Funding boost sought as Banff wraps

CRTC stresses importance of staying competitive

BANFF, Alberta -- After a flurry of early deals Monday, the Banff World Television Festival concluded Wednesday with a chorus calling for aid for Canada's indigenous producers in the battle against Hollywood.

"(U.S. programming) is popular. It's available in Canada at a fraction of its cost, and our broadcasters make money on it.
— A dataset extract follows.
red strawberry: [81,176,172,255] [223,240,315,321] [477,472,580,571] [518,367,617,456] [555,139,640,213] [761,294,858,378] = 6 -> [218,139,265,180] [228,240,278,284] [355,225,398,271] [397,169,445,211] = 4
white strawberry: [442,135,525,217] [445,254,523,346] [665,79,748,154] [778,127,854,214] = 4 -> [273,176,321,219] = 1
In order to survive against that competition, our own programming needs some help," Canadian Radio-television and Telecommunications Commission chairman Konrad von Finckenstein told delegates, referring to the battle for primetime slots.

On Wednesday, the Canadian Television Fund, the main source of government subsidies for indie producers, revealed that the Canadian Broadcasting Corp. received CAN$62 million ($60.5 million) in subsidies for primetime shows commissioned from indie producers last year, while rival CTV received CAN$22.4 million ($21.8 million) and CanWest Broadcasting received CAN$8.2 million ($8 million).
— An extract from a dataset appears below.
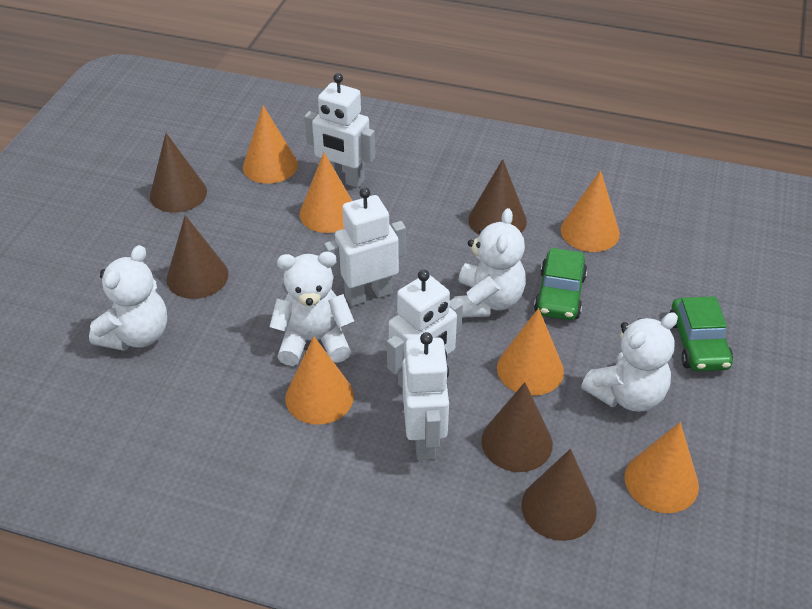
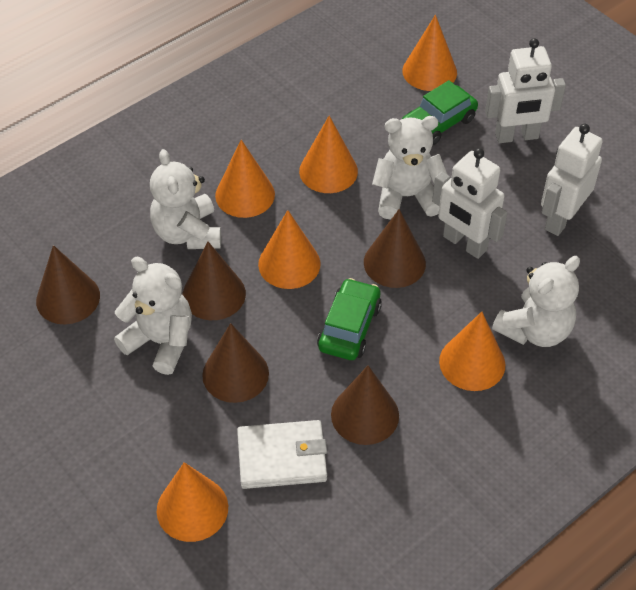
white robot: [304,73,375,188] [324,187,406,306] [387,269,463,388] [403,332,449,460] = 4 -> [432,148,507,259] [485,38,566,143] [541,124,603,236] = 3
white wallet: none = 0 -> [237,420,327,489] = 1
A day earlier, the CTF, whose board met here, named veteran broadcaster Paul Gratton as its new chairman, replacing Douglas Barrett.

Gratton will oversee the restructuring of the CTF into two divisions, with one dedicated to making TV shows for public broadcasters that are distinct from popular U.S. network series that dominate the primetime schedules of private broadcasters.

That dissection was ordered by the CRTC, Canada's TV watchdog.